Don’t try any strenuous exercise for a while yet though. Covid can damage the lungs and heart, so pace yourself gently.

Aozora13 · 03/05/2021 11:21

Pretty much the same thing happened to me - long covid, completely lost appetite and dropped from my “comfy” weight to my “ideal” weight (also all within healthy BMI so we’re talking vanity pounds here). Honestly, I looked like shit. Sure I was thinner, but in a serious illness way, not a smokin toned bod way. If my DH had told me it was fine as I could stand to lose a few kilos, I’d have been upset too. Maybe he did mean it kindly, but it’s pretty insensitive. I’d rather have been a bit plumper and not been ill for 9 months.

Lougle · 03/05/2021 11:26

I think that regardless of everything else, you need to see your GP to make sure it is long Covid rather than anything else.

NeverDropYourMoonCup · 03/05/2021 11:27

Oh, I forgot - this is MN, where being thinner is always better and 'free' weightloss from being ill is a bonus.

I'm sure had you said your illness had led to a significant unintentional weight gain and he'd said he was happy you were larger as he prefers you overweight, there would have been different responses.

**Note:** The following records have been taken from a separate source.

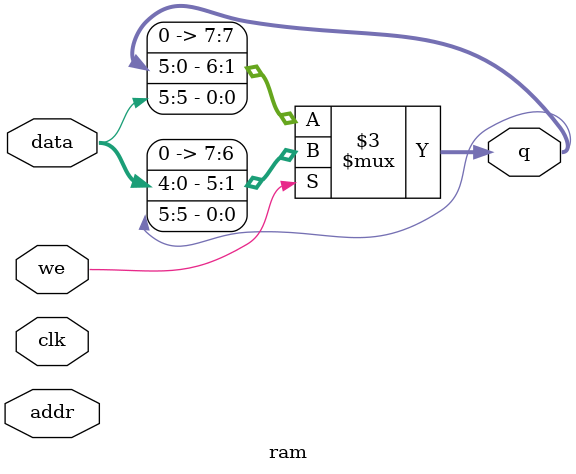
<source format=v>
module ram #(
    parameter ADDR_WIDTH=6,
    parameter DATA_WIDTH=8
) (
    input [DATA_WIDTH-1:0] data,
    input [ADDR_WIDTH-1:0] addr,
    input we, clk,
    output [7:0] q
);
reg [DATA_WIDTH-1:0] ram[2**ADDR_WIDTH-1:0];
// when we is high, write data to ram at address addr
// assign the ram value at address addr to q
//set the first 6 bits of the display output
assign q = ( we==1'b0 ) ? {q[5:0],data[5]} : {data[4:0],q[5]};
//concatenate the 5 bit data along with the address and write to ram
always @(posedge clk)
begin
	ram[addr] = data;
end
endmodule

</source>
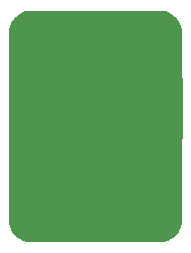
<source format=gbr>
%TF.GenerationSoftware,KiCad,Pcbnew,6.0.1-79c1e3a40b~116~ubuntu20.04.1*%
%TF.CreationDate,2022-01-27T21:51:34+01:00*%
%TF.ProjectId,sma-connector,736d612d-636f-46e6-9e65-63746f722e6b,1*%
%TF.SameCoordinates,Original*%
%TF.FileFunction,Copper,L2,Bot*%
%TF.FilePolarity,Positive*%
%FSLAX46Y46*%
G04 Gerber Fmt 4.6, Leading zero omitted, Abs format (unit mm)*
G04 Created by KiCad (PCBNEW 6.0.1-79c1e3a40b~116~ubuntu20.04.1) date 2022-01-27 21:51:34*
%MOMM*%
%LPD*%
G01*
G04 APERTURE LIST*
%TA.AperFunction,ComponentPad*%
%ADD10C,0.800000*%
%TD*%
%TA.AperFunction,SMDPad,CuDef*%
%ADD11R,3.000000X5.200000*%
%TD*%
%TA.AperFunction,ComponentPad*%
%ADD12C,3.400000*%
%TD*%
%TA.AperFunction,ViaPad*%
%ADD13C,0.800000*%
%TD*%
G04 APERTURE END LIST*
D10*
%TO.P,J2,2,Pin_2*%
%TO.N,GND*%
X139500000Y-65000000D03*
X140500000Y-65100000D03*
X141000000Y-62500000D03*
X139000000Y-62500000D03*
X141000000Y-64500000D03*
D11*
X140000000Y-61900000D03*
D10*
X139500000Y-62000000D03*
X140500000Y-62000000D03*
X140000000Y-62500000D03*
X139000000Y-64500000D03*
X140000000Y-64500000D03*
%TD*%
D12*
%TO.P,H3,1,1*%
%TO.N,GND*%
X129000000Y-56000000D03*
%TD*%
%TO.P,H4,1,1*%
%TO.N,GND*%
X139000000Y-71000000D03*
%TD*%
%TO.P,H2,1,1*%
%TO.N,GND*%
X139000000Y-56000000D03*
%TD*%
%TO.P,H1,1,1*%
%TO.N,GND*%
X129000000Y-71000000D03*
%TD*%
D13*
%TO.N,GND*%
X134500000Y-62000000D03*
X133000000Y-61500000D03*
X132000000Y-61500000D03*
X131000000Y-61500000D03*
X131000000Y-65500000D03*
X132000000Y-65500000D03*
X133000000Y-65500000D03*
X130500000Y-64000000D03*
X130500000Y-63000000D03*
X130000000Y-63500000D03*
X130000000Y-64500000D03*
X130000000Y-62500000D03*
X130500000Y-62000000D03*
X130500000Y-65000000D03*
X131500000Y-65000000D03*
X131500000Y-62000000D03*
X132500000Y-62000000D03*
X132500000Y-65000000D03*
X133500000Y-65000000D03*
X133500000Y-62000000D03*
X135500000Y-62000000D03*
X136500000Y-62000000D03*
X137500000Y-62000000D03*
X138500000Y-62000000D03*
X138500000Y-65000000D03*
X137500000Y-65000000D03*
X136500000Y-65000000D03*
X135500000Y-65000000D03*
X134500000Y-65000000D03*
X134000000Y-64500000D03*
X135000000Y-64500000D03*
X136000000Y-64500000D03*
X137000000Y-64500000D03*
X138000000Y-64500000D03*
X134000000Y-62500000D03*
X135000000Y-62500000D03*
X136000000Y-62500000D03*
X137000000Y-62500000D03*
X138000000Y-62500000D03*
%TD*%
%TA.AperFunction,Conductor*%
%TO.N,GND*%
G36*
X139488227Y-53702518D02*
G01*
X139499642Y-53705143D01*
X139510517Y-53702682D01*
X139521664Y-53702702D01*
X139521664Y-53702863D01*
X139531669Y-53702076D01*
X139603759Y-53706801D01*
X139728475Y-53714975D01*
X139741302Y-53716663D01*
X139959516Y-53760068D01*
X139972016Y-53763418D01*
X140182691Y-53834933D01*
X140194653Y-53839889D01*
X140276954Y-53880475D01*
X140394180Y-53938284D01*
X140405386Y-53944753D01*
X140590385Y-54068365D01*
X140600639Y-54076233D01*
X140767914Y-54222930D01*
X140777069Y-54232085D01*
X140923767Y-54399361D01*
X140931635Y-54409615D01*
X141055247Y-54594614D01*
X141061716Y-54605820D01*
X141160111Y-54805346D01*
X141165067Y-54817309D01*
X141236581Y-55027980D01*
X141239933Y-55040489D01*
X141283336Y-55258691D01*
X141285026Y-55271530D01*
X141297891Y-55467816D01*
X141297101Y-55477628D01*
X141297375Y-55477628D01*
X141297355Y-55488778D01*
X141294857Y-55499642D01*
X141297317Y-55510514D01*
X141297317Y-55510516D01*
X141297559Y-55511583D01*
X141300000Y-55533432D01*
X141300000Y-71466040D01*
X141297482Y-71488227D01*
X141294857Y-71499642D01*
X141297318Y-71510517D01*
X141297298Y-71521664D01*
X141297137Y-71521664D01*
X141297924Y-71531669D01*
X141285026Y-71728469D01*
X141283336Y-71741309D01*
X141239933Y-71959511D01*
X141236581Y-71972020D01*
X141165067Y-72182691D01*
X141160111Y-72194654D01*
X141061716Y-72394180D01*
X141055247Y-72405386D01*
X140931635Y-72590385D01*
X140923767Y-72600639D01*
X140791003Y-72752027D01*
X140777070Y-72767914D01*
X140767915Y-72777069D01*
X140600639Y-72923767D01*
X140590385Y-72931635D01*
X140405386Y-73055247D01*
X140394180Y-73061716D01*
X140215697Y-73149734D01*
X140194654Y-73160111D01*
X140182692Y-73165067D01*
X139972016Y-73236582D01*
X139959516Y-73239932D01*
X139741302Y-73283337D01*
X139728477Y-73285025D01*
X139532181Y-73297891D01*
X139522372Y-73297101D01*
X139522372Y-73297375D01*
X139511222Y-73297355D01*
X139500358Y-73294857D01*
X139489486Y-73297317D01*
X139489484Y-73297317D01*
X139488417Y-73297559D01*
X139466568Y-73300000D01*
X128533960Y-73300000D01*
X128511773Y-73297482D01*
X128500358Y-73294857D01*
X128489483Y-73297318D01*
X128478336Y-73297298D01*
X128478336Y-73297137D01*
X128468331Y-73297924D01*
X128396241Y-73293199D01*
X128271525Y-73285025D01*
X128258698Y-73283337D01*
X128040484Y-73239932D01*
X128027984Y-73236582D01*
X127817308Y-73165067D01*
X127805346Y-73160111D01*
X127784304Y-73149734D01*
X127605820Y-73061716D01*
X127594614Y-73055247D01*
X127409615Y-72931635D01*
X127399361Y-72923767D01*
X127232085Y-72777069D01*
X127222930Y-72767914D01*
X127208997Y-72752027D01*
X127076233Y-72600639D01*
X127068365Y-72590385D01*
X126944753Y-72405386D01*
X126938284Y-72394180D01*
X126839889Y-72194654D01*
X126834933Y-72182691D01*
X126763419Y-71972020D01*
X126760067Y-71959511D01*
X126716664Y-71741309D01*
X126714974Y-71728470D01*
X126702109Y-71532184D01*
X126702899Y-71522372D01*
X126702625Y-71522372D01*
X126702645Y-71511222D01*
X126705143Y-71500358D01*
X126702683Y-71489486D01*
X126702683Y-71489484D01*
X126702441Y-71488417D01*
X126700000Y-71466568D01*
X126700000Y-55533960D01*
X126702518Y-55511773D01*
X126702562Y-55511583D01*
X126705143Y-55500358D01*
X126702682Y-55489483D01*
X126702702Y-55478336D01*
X126702863Y-55478336D01*
X126702076Y-55468331D01*
X126714974Y-55271531D01*
X126716664Y-55258691D01*
X126760067Y-55040489D01*
X126763419Y-55027980D01*
X126834933Y-54817309D01*
X126839889Y-54805346D01*
X126938284Y-54605820D01*
X126944753Y-54594614D01*
X127068365Y-54409615D01*
X127076233Y-54399361D01*
X127222931Y-54232085D01*
X127232086Y-54222930D01*
X127399361Y-54076233D01*
X127409615Y-54068365D01*
X127594614Y-53944753D01*
X127605820Y-53938284D01*
X127723046Y-53880475D01*
X127805347Y-53839889D01*
X127817309Y-53834933D01*
X128027984Y-53763418D01*
X128040484Y-53760068D01*
X128258698Y-53716663D01*
X128271523Y-53714975D01*
X128467819Y-53702109D01*
X128477628Y-53702899D01*
X128477628Y-53702625D01*
X128488778Y-53702645D01*
X128499642Y-53705143D01*
X128510514Y-53702683D01*
X128510516Y-53702683D01*
X128511583Y-53702441D01*
X128533432Y-53700000D01*
X139466040Y-53700000D01*
X139488227Y-53702518D01*
G37*
%TD.AperFunction*%
%TD*%
M02*

</source>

Crazycrazylady · 03/05/2021 12:10

Honestly op. I think most men would prefer their partners slim but have the sense not to say it. It doesn't mean he doesn't fancy you at your normal weight in the way that I think men with defined abs are really attractive and if my dh suddenly and unlikely developed them I'd be thrilled but it wouldn't mean I wouldn't fancy him as he is.

CuriousSeal · 03/05/2021 12:50

It sounds like he was trying to say you look nice at your current weight to reassure you as you were feeling uncomfortable in your own skin. There isn't anything wrong with having a preference. If he said it to you at your larger size then that would have been more unreasonable. Or if he said he liked you bigger while you're struggling with your appetite then that would have been unreasonable.

CirqueDeMorgue · 03/05/2021 13:09

He thinks you were verging on overweight when you were, in fact, a healthy weight? How weird.